→ DATASET CONTENT
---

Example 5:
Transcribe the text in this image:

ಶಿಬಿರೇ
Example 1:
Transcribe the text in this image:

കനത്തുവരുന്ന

→ TASK STATEMENT
Every record must be written out again without any change.

→ RESULT OF THE EXERCISE
---

Example 5:
Transcribe the text in this image:

ಶಿಬಿರೇ
Example 1:
Transcribe the text in this image:

കനത്തുവരുന്ന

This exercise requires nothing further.